= Beginning of Section =

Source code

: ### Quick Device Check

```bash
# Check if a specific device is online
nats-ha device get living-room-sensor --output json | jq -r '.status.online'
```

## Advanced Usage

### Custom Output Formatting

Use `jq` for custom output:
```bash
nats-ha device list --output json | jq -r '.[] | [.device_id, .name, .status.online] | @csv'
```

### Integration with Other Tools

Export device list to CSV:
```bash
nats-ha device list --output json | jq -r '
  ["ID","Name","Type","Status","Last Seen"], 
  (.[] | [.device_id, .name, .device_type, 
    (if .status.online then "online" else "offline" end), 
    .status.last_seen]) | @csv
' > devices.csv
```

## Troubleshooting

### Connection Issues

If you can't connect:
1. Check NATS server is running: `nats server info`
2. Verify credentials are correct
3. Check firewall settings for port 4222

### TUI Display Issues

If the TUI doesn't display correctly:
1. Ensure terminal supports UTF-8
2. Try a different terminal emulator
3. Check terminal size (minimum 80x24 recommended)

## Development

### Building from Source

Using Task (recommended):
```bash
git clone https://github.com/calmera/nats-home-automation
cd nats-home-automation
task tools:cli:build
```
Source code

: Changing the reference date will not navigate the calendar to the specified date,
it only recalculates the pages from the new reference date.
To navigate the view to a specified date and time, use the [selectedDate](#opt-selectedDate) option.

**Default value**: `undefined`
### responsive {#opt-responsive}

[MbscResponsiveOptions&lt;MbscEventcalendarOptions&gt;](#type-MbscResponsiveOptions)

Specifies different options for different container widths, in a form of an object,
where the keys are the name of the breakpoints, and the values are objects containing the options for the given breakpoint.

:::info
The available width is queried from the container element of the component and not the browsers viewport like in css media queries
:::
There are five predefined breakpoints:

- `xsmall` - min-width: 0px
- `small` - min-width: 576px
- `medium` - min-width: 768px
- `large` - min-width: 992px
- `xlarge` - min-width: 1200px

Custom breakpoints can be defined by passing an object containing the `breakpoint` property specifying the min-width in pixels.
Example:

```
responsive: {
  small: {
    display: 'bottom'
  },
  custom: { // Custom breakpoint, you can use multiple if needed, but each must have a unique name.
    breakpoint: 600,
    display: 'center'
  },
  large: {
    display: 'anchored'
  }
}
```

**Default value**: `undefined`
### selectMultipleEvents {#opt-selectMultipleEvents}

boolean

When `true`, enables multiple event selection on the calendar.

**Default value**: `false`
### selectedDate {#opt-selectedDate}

= End of Section =

● **Problem to solve**: If a line in the records contains the word "Check", copy it out.

● **Solution**:
: ### Quick Device Check
# Check if a specific device is online
1. Check NATS server is running: `nats server info`
3. Check firewall settings for port 4222
3. Check terminal size (minimum 80x24 recommended)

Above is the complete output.